Given task - Switch every "common name" to "vernacular name" in the items below and reproduce all of their lines otherwise unchanged.

Data records -
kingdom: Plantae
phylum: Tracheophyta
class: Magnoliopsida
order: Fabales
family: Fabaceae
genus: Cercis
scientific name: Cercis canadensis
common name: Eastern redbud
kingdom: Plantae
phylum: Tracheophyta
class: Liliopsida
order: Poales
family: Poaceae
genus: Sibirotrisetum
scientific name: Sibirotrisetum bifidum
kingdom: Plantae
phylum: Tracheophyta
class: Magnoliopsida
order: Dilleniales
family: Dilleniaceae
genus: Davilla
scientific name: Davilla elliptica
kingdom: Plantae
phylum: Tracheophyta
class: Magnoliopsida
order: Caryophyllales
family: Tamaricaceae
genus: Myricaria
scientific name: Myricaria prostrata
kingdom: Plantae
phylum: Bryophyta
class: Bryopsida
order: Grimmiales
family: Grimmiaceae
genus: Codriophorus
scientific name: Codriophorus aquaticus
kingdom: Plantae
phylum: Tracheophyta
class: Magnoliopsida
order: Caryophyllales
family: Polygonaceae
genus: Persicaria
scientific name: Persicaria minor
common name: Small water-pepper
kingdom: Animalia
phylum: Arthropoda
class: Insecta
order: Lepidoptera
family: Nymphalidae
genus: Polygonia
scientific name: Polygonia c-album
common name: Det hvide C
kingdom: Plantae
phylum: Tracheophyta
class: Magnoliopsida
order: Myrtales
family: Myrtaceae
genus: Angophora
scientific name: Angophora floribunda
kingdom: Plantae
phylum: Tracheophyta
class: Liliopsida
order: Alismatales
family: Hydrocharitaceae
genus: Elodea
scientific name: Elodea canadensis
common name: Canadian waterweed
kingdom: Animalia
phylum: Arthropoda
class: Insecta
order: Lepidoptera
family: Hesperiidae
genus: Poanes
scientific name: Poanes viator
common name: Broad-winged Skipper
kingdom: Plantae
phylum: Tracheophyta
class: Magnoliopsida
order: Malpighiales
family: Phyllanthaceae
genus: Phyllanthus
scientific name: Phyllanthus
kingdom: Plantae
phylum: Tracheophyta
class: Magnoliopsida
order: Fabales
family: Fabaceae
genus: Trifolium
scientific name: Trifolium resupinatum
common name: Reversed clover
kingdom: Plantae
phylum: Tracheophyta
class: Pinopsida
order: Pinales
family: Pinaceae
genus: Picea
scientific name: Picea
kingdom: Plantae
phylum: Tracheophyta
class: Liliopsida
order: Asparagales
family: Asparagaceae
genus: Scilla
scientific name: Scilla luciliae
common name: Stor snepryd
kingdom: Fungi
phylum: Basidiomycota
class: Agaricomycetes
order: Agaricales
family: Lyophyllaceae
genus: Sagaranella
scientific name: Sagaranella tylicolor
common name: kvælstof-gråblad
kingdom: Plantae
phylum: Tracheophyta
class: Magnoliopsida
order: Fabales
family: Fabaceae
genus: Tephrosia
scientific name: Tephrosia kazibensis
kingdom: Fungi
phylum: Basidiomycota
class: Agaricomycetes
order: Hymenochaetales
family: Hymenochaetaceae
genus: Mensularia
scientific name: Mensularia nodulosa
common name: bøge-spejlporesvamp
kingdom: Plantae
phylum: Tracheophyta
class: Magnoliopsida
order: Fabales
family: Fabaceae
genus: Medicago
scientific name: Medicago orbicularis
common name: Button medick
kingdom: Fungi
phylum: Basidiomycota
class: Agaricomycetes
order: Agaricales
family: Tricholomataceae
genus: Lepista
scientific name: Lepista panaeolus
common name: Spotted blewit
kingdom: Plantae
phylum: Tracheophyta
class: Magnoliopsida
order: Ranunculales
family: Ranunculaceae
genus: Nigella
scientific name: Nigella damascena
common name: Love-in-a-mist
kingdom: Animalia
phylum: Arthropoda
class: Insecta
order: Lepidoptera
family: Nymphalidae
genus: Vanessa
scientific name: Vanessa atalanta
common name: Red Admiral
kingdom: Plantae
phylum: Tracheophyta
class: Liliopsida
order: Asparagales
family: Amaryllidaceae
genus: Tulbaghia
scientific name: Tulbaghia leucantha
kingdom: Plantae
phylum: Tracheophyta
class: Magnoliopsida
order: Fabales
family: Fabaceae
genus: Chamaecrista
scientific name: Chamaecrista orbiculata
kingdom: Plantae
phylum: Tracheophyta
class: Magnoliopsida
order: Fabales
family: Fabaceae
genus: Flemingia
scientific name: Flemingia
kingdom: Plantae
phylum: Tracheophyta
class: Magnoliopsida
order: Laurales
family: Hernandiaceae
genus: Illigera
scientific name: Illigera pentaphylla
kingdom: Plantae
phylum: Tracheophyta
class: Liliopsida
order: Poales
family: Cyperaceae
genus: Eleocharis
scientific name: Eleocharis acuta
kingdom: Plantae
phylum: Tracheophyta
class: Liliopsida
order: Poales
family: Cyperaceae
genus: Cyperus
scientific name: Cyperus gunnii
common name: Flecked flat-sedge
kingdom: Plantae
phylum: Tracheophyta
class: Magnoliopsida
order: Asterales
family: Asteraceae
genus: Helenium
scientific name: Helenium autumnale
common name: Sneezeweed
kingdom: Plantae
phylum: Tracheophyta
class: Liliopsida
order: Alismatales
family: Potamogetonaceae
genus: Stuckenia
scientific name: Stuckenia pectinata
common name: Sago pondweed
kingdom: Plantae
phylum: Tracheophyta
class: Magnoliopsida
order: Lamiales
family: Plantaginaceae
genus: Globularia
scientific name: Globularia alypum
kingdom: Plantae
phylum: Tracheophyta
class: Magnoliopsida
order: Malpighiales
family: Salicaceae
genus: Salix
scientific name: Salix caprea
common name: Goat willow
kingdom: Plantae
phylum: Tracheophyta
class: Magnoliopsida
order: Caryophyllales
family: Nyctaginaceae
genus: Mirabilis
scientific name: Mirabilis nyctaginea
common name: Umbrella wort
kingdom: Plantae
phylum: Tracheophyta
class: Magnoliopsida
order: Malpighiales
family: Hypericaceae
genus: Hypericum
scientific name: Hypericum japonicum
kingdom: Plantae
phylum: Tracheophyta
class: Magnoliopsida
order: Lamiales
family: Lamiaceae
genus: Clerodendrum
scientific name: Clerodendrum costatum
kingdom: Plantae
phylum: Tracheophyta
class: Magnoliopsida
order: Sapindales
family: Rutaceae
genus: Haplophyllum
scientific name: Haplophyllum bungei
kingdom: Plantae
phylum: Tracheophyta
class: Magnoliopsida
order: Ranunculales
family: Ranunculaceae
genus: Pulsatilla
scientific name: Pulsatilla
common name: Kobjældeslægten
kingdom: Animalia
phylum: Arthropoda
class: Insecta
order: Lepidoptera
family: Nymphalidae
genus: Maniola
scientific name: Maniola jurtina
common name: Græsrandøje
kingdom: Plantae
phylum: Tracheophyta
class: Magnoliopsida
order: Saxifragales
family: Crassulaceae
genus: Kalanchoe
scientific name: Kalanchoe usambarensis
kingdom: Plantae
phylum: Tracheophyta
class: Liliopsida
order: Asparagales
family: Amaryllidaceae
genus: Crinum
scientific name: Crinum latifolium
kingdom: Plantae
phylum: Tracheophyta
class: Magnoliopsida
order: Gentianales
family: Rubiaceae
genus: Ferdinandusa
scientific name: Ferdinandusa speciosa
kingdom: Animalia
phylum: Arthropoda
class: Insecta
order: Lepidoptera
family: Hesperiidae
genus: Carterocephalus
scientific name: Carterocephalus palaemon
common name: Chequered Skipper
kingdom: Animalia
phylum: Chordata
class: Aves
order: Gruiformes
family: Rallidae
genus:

The response -
kingdom: Plantae
phylum: Tracheophyta
class: Magnoliopsida
order: Fabales
family: Fabaceae
genus: Cercis
scientific name: Cercis canadensis
vernacular name: Eastern redbud
kingdom: Plantae
phylum: Tracheophyta
class: Liliopsida
order: Poales
family: Poaceae
genus: Sibirotrisetum
scientific name: Sibirotrisetum bifidum
kingdom: Plantae
phylum: Tracheophyta
class: Magnoliopsida
order: Dilleniales
family: Dilleniaceae
genus: Davilla
scientific name: Davilla elliptica
kingdom: Plantae
phylum: Tracheophyta
class: Magnoliopsida
order: Caryophyllales
family: Tamaricaceae
genus: Myricaria
scientific name: Myricaria prostrata
kingdom: Plantae
phylum: Bryophyta
class: Bryopsida
order: Grimmiales
family: Grimmiaceae
genus: Codriophorus
scientific name: Codriophorus aquaticus
kingdom: Plantae
phylum: Tracheophyta
class: Magnoliopsida
order: Caryophyllales
family: Polygonaceae
genus: Persicaria
scientific name: Persicaria minor
vernacular name: Small water-pepper
kingdom: Animalia
phylum: Arthropoda
class: Insecta
order: Lepidoptera
family: Nymphalidae
genus: Polygonia
scientific name: Polygonia c-album
vernacular name: Det hvide C
kingdom: Plantae
phylum: Tracheophyta
class: Magnoliopsida
order: Myrtales
family: Myrtaceae
genus: Angophora
scientific name: Angophora floribunda
kingdom: Plantae
phylum: Tracheophyta
class: Liliopsida
order: Alismatales
family: Hydrocharitaceae
genus: Elodea
scientific name: Elodea canadensis
vernacular name: Canadian waterweed
kingdom: Animalia
phylum: Arthropoda
class: Insecta
order: Lepidoptera
family: Hesperiidae
genus: Poanes
scientific name: Poanes viator
vernacular name: Broad-winged Skipper
kingdom: Plantae
phylum: Tracheophyta
class: Magnoliopsida
order: Malpighiales
family: Phyllanthaceae
genus: Phyllanthus
scientific name: Phyllanthus
kingdom: Plantae
phylum: Tracheophyta
class: Magnoliopsida
order: Fabales
family: Fabaceae
genus: Trifolium
scientific name: Trifolium resupinatum
vernacular name: Reversed clover
kingdom: Plantae
phylum: Tracheophyta
class: Pinopsida
order: Pinales
family: Pinaceae
genus: Picea
scientific name: Picea
kingdom: Plantae
phylum: Tracheophyta
class: Liliopsida
order: Asparagales
family: Asparagaceae
genus: Scilla
scientific name: Scilla luciliae
vernacular name: Stor snepryd
kingdom: Fungi
phylum: Basidiomycota
class: Agaricomycetes
order: Agaricales
family: Lyophyllaceae
genus: Sagaranella
scientific name: Sagaranella tylicolor
vernacular name: kvælstof-gråblad
kingdom: Plantae
phylum: Tracheophyta
class: Magnoliopsida
order: Fabales
family: Fabaceae
genus: Tephrosia
scientific name: Tephrosia kazibensis
kingdom: Fungi
phylum: Basidiomycota
class: Agaricomycetes
order: Hymenochaetales
family: Hymenochaetaceae
genus: Mensularia
scientific name: Mensularia nodulosa
vernacular name: bøge-spejlporesvamp
kingdom: Plantae
phylum: Tracheophyta
class: Magnoliopsida
order: Fabales
family: Fabaceae
genus: Medicago
scientific name: Medicago orbicularis
vernacular name: Button medick
kingdom: Fungi
phylum: Basidiomycota
class: Agaricomycetes
order: Agaricales
family: Tricholomataceae
genus: Lepista
scientific name: Lepista panaeolus
vernacular name: Spotted blewit
kingdom: Plantae
phylum: Tracheophyta
class: Magnoliopsida
order: Ranunculales
family: Ranunculaceae
genus: Nigella
scientific name: Nigella damascena
vernacular name: Love-in-a-mist
kingdom: Animalia
phylum: Arthropoda
class: Insecta
order: Lepidoptera
family: Nymphalidae
genus: Vanessa
scientific name: Vanessa atalanta
vernacular name: Red Admiral
kingdom: Plantae
phylum: Tracheophyta
class: Liliopsida
order: Asparagales
family: Amaryllidaceae
genus: Tulbaghia
scientific name: Tulbaghia leucantha
kingdom: Plantae
phylum: Tracheophyta
class: Magnoliopsida
order: Fabales
family: Fabaceae
genus: Chamaecrista
scientific name: Chamaecrista orbiculata
kingdom: Plantae
phylum: Tracheophyta
class: Magnoliopsida
order: Fabales
family: Fabaceae
genus: Flemingia
scientific name: Flemingia
kingdom: Plantae
phylum: Tracheophyta
class: Magnoliopsida
order: Laurales
family: Hernandiaceae
genus: Illigera
scientific name: Illigera pentaphylla
kingdom: Plantae
phylum: Tracheophyta
class: Liliopsida
order: Poales
family: Cyperaceae
genus: Eleocharis
scientific name: Eleocharis acuta
kingdom: Plantae
phylum: Tracheophyta
class: Liliopsida
order: Poales
family: Cyperaceae
genus: Cyperus
scientific name: Cyperus gunnii
vernacular name: Flecked flat-sedge
kingdom: Plantae
phylum: Tracheophyta
class: Magnoliopsida
order: Asterales
family: Asteraceae
genus: Helenium
scientific name: Helenium autumnale
vernacular name: Sneezeweed
kingdom: Plantae
phylum: Tracheophyta
class: Liliopsida
order: Alismatales
family: Potamogetonaceae
genus: Stuckenia
scientific name: Stuckenia pectinata
vernacular name: Sago pondweed
kingdom: Plantae
phylum: Tracheophyta
class: Magnoliopsida
order: Lamiales
family: Plantaginaceae
genus: Globularia
scientific name: Globularia alypum
kingdom: Plantae
phylum: Tracheophyta
class: Magnoliopsida
order: Malpighiales
family: Salicaceae
genus: Salix
scientific name: Salix caprea
vernacular name: Goat willow
kingdom: Plantae
phylum: Tracheophyta
class: Magnoliopsida
order: Caryophyllales
family: Nyctaginaceae
genus: Mirabilis
scientific name: Mirabilis nyctaginea
vernacular name: Umbrella wort
kingdom: Plantae
phylum: Tracheophyta
class: Magnoliopsida
order: Malpighiales
family: Hypericaceae
genus: Hypericum
scientific name: Hypericum japonicum
kingdom: Plantae
phylum: Tracheophyta
class: Magnoliopsida
order: Lamiales
family: Lamiaceae
genus: Clerodendrum
scientific name: Clerodendrum costatum
kingdom: Plantae
phylum: Tracheophyta
class: Magnoliopsida
order: Sapindales
family: Rutaceae
genus: Haplophyllum
scientific name: Haplophyllum bungei
kingdom: Plantae
phylum: Tracheophyta
class: Magnoliopsida
order: Ranunculales
family: Ranunculaceae
genus: Pulsatilla
scientific name: Pulsatilla
vernacular name: Kobjældeslægten
kingdom: Animalia
phylum: Arthropoda
class: Insecta
order: Lepidoptera
family: Nymphalidae
genus: Maniola
scientific name: Maniola jurtina
vernacular name: Græsrandøje
kingdom: Plantae
phylum: Tracheophyta
class: Magnoliopsida
order: Saxifragales
family: Crassulaceae
genus: Kalanchoe
scientific name: Kalanchoe usambarensis
kingdom: Plantae
phylum: Tracheophyta
class: Liliopsida
order: Asparagales
family: Amaryllidaceae
genus: Crinum
scientific name: Crinum latifolium
kingdom: Plantae
phylum: Tracheophyta
class: Magnoliopsida
order: Gentianales
family: Rubiaceae
genus: Ferdinandusa
scientific name: Ferdinandusa speciosa
kingdom: Animalia
phylum: Arthropoda
class: Insecta
order: Lepidoptera
family: Hesperiidae
genus: Carterocephalus
scientific name: Carterocephalus palaemon
vernacular name: Chequered Skipper
kingdom: Animalia
phylum: Chordata
class: Aves
order: Gruiformes
family: Rallidae
genus:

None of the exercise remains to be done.